Me levanté y caminé por todo el vagón, observando como absolutamente todo el mundo estaba en un extraño trance.

El tren paró en medio de una explanada y, al abrir sus puertas, vi como un señor de mediana edad subía sin ningún tipo de reparo. Como si fuera algo del día a día. El hombre también tenía un extraño tono grisáceo en su piel y vestía completamente de negro. No miró a nadie con aquellos ojos apagados, sino que solo se limitó a sentarse en un asiento y dejar que su mirada se perdiera en el suelo como la de todos los demás.

Me acerqué a él dando tropezones.

—Oiga, ¿a dónde vamos?

Nada.

Ni siquiera me miró.

Finalmente desistí de intentarlo y me senté, incómoda, otra vez al lado de la señora mayor.

Después del hombre entraron tres personas más: Un anciano, una niña pequeña y una mujer joven.

Esta última parada fue en un extraño y desierto pueblo.
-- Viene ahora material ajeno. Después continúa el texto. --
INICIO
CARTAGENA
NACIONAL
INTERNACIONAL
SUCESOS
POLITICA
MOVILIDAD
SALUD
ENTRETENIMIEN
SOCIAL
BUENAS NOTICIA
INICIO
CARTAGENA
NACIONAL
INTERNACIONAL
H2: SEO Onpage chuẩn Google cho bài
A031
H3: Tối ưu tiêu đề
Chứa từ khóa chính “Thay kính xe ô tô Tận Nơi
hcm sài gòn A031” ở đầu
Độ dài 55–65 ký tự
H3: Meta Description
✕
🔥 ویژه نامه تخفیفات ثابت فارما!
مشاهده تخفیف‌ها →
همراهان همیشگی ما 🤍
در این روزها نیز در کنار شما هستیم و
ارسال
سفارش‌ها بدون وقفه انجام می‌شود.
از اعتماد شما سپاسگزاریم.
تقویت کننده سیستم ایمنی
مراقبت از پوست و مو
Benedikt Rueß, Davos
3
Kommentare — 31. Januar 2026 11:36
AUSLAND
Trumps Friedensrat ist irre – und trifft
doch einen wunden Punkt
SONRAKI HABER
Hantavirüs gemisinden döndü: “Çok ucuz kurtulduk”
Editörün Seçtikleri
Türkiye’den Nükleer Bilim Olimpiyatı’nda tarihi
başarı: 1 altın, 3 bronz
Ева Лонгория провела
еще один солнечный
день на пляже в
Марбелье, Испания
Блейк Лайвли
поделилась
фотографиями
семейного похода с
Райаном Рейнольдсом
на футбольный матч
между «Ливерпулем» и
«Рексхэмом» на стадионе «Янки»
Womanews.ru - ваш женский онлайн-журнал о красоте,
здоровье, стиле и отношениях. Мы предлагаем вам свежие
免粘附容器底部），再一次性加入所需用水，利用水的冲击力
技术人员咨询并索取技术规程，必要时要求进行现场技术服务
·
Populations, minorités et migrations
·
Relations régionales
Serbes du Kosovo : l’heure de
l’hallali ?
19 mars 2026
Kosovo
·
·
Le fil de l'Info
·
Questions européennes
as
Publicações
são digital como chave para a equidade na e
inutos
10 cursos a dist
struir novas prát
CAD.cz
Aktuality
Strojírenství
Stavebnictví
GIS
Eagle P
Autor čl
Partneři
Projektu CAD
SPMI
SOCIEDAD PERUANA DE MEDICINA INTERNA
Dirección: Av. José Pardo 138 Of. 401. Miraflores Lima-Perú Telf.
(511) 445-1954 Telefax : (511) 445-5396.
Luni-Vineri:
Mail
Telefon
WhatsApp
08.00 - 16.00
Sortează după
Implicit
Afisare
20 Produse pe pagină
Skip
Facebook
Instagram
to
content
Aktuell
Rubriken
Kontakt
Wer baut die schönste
Todos hicieron exactamente lo mismo que el hombre. ¿Era la única que sentía que algo raro pasaba? Al fin el tren dejó atrás el pueblo y se adentró en los oscuros túneles de metro.

Una imagen fugaz pasó por mi mente, un nombre.

Näckrosen.

Genial, ahí era donde debía bajar. No se porqué, pero sentía que ahí estaba mi casa.
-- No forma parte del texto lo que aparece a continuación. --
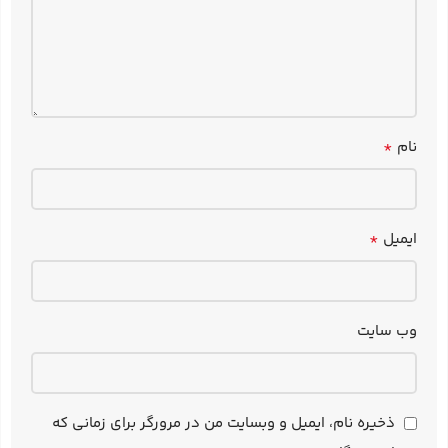
*
نام
*
ایمیل
وب‌ سایت
ذخیره نام، ایمیل و وبسایت من در مرورگر برای زمانی که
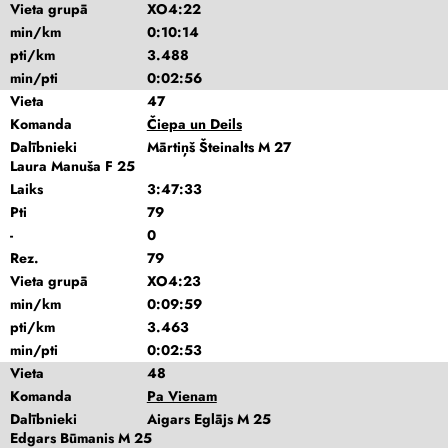
Vieta grupā
XO4:22
min/km
0:10:14
pti/km
3.488
min/pti
0:02:56
Vieta
47
Komanda
Čiepa un Deils
Dalībnieki
Mārtiņš Šteinalts M 27
Laura Manuša F 25
Laiks
3:47:33
Pti
79
-
0
Rez.
79
Vieta grupā
XO4:23
min/km
0:09:59
pti/km
3.463
min/pti
0:02:53
Vieta
48
Komanda
Pa Vienam
Dalībnieki
Aigars Eglājs M 25
Edgars Būmanis M 25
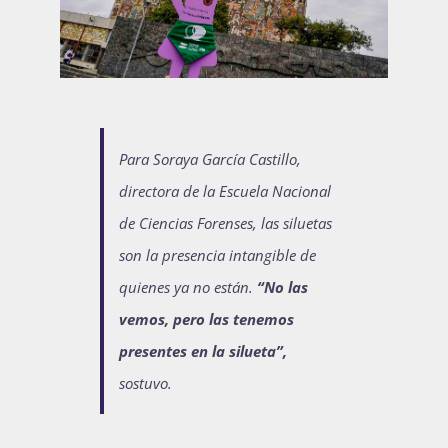
Para Soraya García Castillo,
directora de la Escuela Nacional
de Ciencias Forenses, las siluetas
son la presencia intangible de
quienes ya no están.
“No las
vemos, pero las tenemos
presentes en la silueta”,
sostuvo.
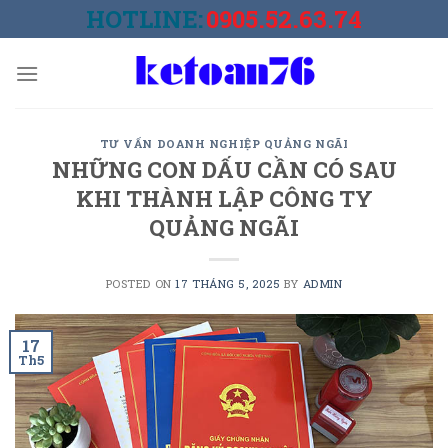
Skip
HOTLINE:
0905.52.63.74
to
content
TƯ VẤN DOANH NGHIỆP QUẢNG NGÃI
NHỮNG CON DẤU CẦN CÓ SAU
KHI THÀNH LẬP CÔNG TY
QUẢNG NGÃI
POSTED ON
17 THÁNG 5, 2025
BY
ADMIN
17
Th5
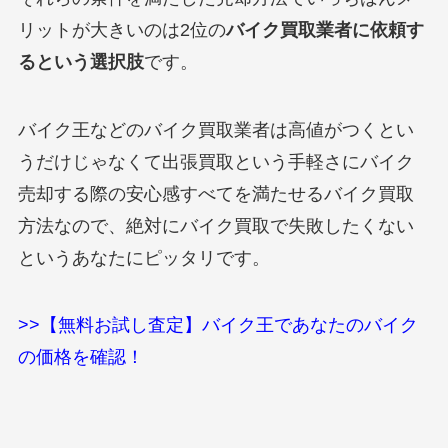
リットが大きいのは2位の
バイク買取業者に依頼す
るという選択肢
です。
バイク王などのバイク買取業者は高値がつくとい
うだけじゃなくて出張買取という手軽さにバイク
売却する際の安心感すべてを満たせるバイク買取
方法なので、絶対にバイク買取で失敗したくない
というあなたにピッタリです。
>>【無料お試し査定】バイク王であなたのバイク
の価格を確認！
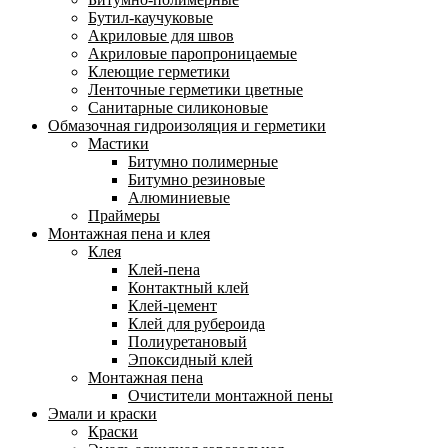
Бутил-каучуковые
Акриловые для швов
Акриловые паропроницаемые
Клеющие герметики
Ленточные герметики цветные
Санитарные силиконовые
Обмазочная гидроизоляция и герметики
Мастики
Битумно полимерные
Битумно резиновые
Алюминиевые
Праймеры
Монтажная пена и клея
Клея
Клей-пена
Контактный клей
Клей-цемент
Клей для рубероида
Полиуретановый
Эпоксидный клей
Монтажная пена
Очистители монтажной пены
Эмали и краски
Краски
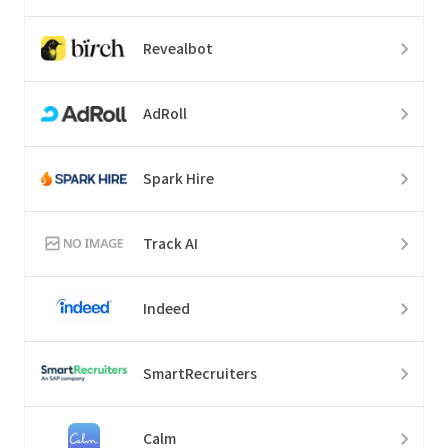
Revealbot
AdRoll
Spark Hire
Track AI
Indeed
SmartRecruiters
Calm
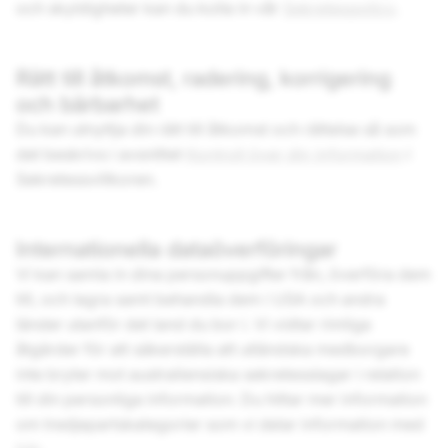
och skyldigheter kan du kolla in vår
Sekretespolicy
.
Rätt till åtkomst, radering, korrigering
och bärbarhet
Du kan utnyttja din rätt till åtkomst och rättelse så som
det beskrivs i avsnittet
Kontroll över din information
i
Sekretessvillkoren.
Internationella dataöverföringar
Vi kan samla in dina personuppgifter från, överföra dem
till, och lagra samt behandla dem i USA och andra
länder utanför det land du bor i. Vi vidtar rimliga
åtgärder för att säkerställa att utländska medborgare
inte bryter mot australiensiska sekretesslagar i relation
till din personliga information. Du hittar mer information
om tredjepartskategorier som vi delar information med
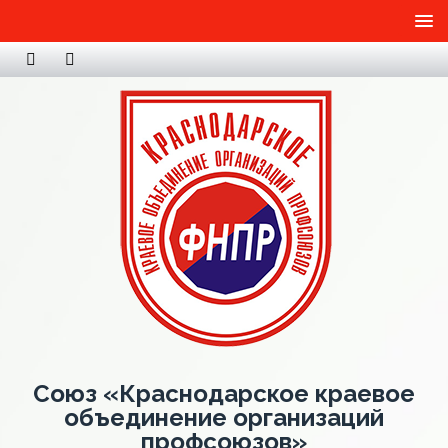
Союз «Краснодарское краевое
объединение организаций
профсоюзов»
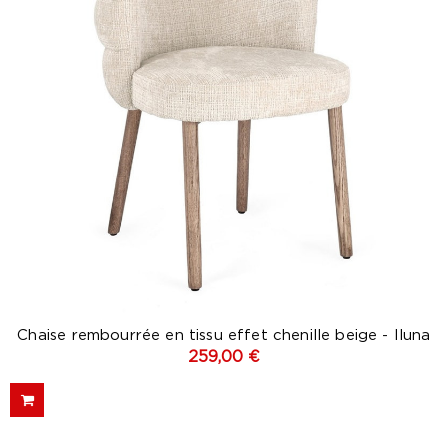
Chaise rembourrée en tissu effet chenille beige - Iluna
259,00 €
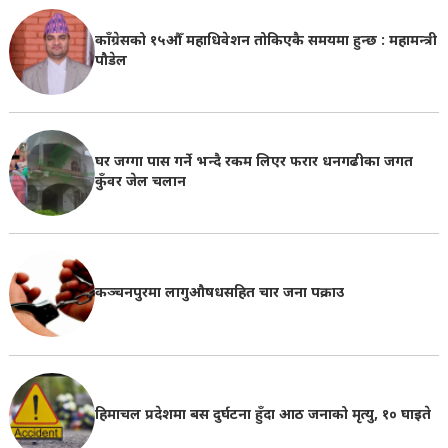
काँग्रेसको १५औँ महाधिवेशन तोकिएकै समयमा हुन्छ : महामन्त्री
पौडेल
घर जग्गा पास गर्ने भन्दै रकम लिएर फरार धनगढीका जगत
कुँवर जेल चलान
कञ्चनपुरमा लागुऔषधसहित चार जना पक्राउ
हिमाचल प्रदेशमा बस दुर्घटना हुँदा आठ जनाको मृत्यु, १० घाइते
Por desgracia, parecía que el tren no paraba en ninguna.

Kungsträdgåren, Rådhuset, Stadshagen, Solna centrum.

No paró.

Llegó a Näckrosen y tampoco se detuvo. Pasó de largo también en Hallonbergen.

Pero paró en la siguiente: Una extraña estación llamada Kymlinge.

El tren se detuvo y abrió sus puertas. Todas las personas que estaban allí se levantaron casi a la vez sin perder la expresión depresiva. Fueron bajando una a una hasta que el vagón quedó vacío.

Asustada, me acerqué a una de las puertas para observar que el andén estaba completamente desierto.

—¿Dónde se ha ido todo el mundo?—me pregunté a mí misma en un intento de calmar mi pánico.

No sabía que hacer.

¿Bajaba? ¿Me quedaba en el tren?

El corazón comenzó a irme a mil por hora y decidí permanecer en el vagón. No obstante cerré los ojos, aterrada por lo que podría suceder a continuación.

Nada.

No pasó absolutamente nada.

Cuando abrí los ojos ya no estaba en el tren.

Una blanca e intensa luz me cegó, y no fui capaz de ver nada más.

—¡Ha despertado!—gritaba alguien rebosante de alegría—. ¡Cariño, Klara ha despertado del coma!



Inspirado en la leyenda urbana del tren fantasma en Estocolmo.